Ogólnopolska akcja "Kaskadowy pomiar prędkości"
Pomiary prędkości prowadzone są we Wrocławiu i całym kraju na dwa sposoby Jak wynika ze statystyk, ponad 25% wypadków drogowych spowodowanych jest przez nadmierną prędkość. Wyeliminowanie "wiecznie spóźnionych" z ruchu drogowego może mieć zbawienne skutki.
To dlatego dziś policja we Wrocławiu i na Dolnym Śląsku prowadzi intensywną akcję, wyłapując kierowców przekraczających limity prędkości. Dzięki niej piraci drogowi nim wcisną pedał gazu, mamy nadzieje, zastanowią się w przyszłości dwa razy.
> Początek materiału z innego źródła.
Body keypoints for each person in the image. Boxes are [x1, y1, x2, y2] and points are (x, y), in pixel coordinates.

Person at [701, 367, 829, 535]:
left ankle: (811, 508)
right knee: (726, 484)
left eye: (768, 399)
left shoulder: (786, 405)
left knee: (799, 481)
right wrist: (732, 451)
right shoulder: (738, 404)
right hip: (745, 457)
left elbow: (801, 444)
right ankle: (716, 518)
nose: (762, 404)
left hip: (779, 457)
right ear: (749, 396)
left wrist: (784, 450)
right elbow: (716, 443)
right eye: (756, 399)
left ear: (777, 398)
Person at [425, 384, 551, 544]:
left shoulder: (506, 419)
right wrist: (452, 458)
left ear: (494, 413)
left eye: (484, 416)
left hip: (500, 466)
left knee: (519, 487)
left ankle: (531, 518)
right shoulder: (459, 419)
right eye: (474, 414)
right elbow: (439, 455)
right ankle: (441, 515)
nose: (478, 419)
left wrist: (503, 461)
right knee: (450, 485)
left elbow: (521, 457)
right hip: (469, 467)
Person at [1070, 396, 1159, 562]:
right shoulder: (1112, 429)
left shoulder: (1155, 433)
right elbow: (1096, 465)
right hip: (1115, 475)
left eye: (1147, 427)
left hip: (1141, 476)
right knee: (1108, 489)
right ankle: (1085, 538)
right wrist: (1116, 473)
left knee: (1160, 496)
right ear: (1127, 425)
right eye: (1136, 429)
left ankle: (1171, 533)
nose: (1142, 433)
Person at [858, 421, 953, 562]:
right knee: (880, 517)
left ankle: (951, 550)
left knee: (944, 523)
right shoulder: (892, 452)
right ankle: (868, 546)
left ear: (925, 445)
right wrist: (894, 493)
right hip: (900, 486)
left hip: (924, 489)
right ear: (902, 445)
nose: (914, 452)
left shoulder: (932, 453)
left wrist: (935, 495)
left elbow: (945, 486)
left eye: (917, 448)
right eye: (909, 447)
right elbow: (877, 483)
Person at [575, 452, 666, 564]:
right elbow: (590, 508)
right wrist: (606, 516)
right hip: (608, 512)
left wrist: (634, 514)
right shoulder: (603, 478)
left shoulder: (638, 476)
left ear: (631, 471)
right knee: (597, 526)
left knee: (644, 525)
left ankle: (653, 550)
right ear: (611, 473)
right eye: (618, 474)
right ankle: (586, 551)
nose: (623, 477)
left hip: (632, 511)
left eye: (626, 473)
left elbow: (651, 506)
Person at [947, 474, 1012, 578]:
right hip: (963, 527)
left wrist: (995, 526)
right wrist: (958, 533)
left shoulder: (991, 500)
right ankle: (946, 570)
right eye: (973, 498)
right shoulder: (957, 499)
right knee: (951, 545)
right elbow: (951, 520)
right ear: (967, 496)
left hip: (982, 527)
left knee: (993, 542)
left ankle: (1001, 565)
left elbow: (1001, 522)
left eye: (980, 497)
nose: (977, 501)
Akcja startuje w piątek, 15 lipca, w godzinach porannych i trwać będzie przez cały dzień. Udział w niej biorą funkcjonariusze we Wrocławiu i na Dolnym Śląsku. Mundurowi skupiać się będą głównie na kierowcach przekraczających dozwoloną prędkość, ale oczywiście zareagują również na inne wykroczenia.
Policja prowadzi kontrole przede wszystkim w miejscach, w których najczęściej dochodzi do wypadków powodowanych przez kierowców przekraczających limity prędkości. W tym celu policjanci z grupy Speed mierzą prędkość, jeżdżąc nieoznakowanymi radiowozami z wideorejestratorem. Pomiary robione są także statycznie w co najmniej dwóch punktach pomiaru na tym samym odcinku drogi - to tzw. pomiar kaskadowy.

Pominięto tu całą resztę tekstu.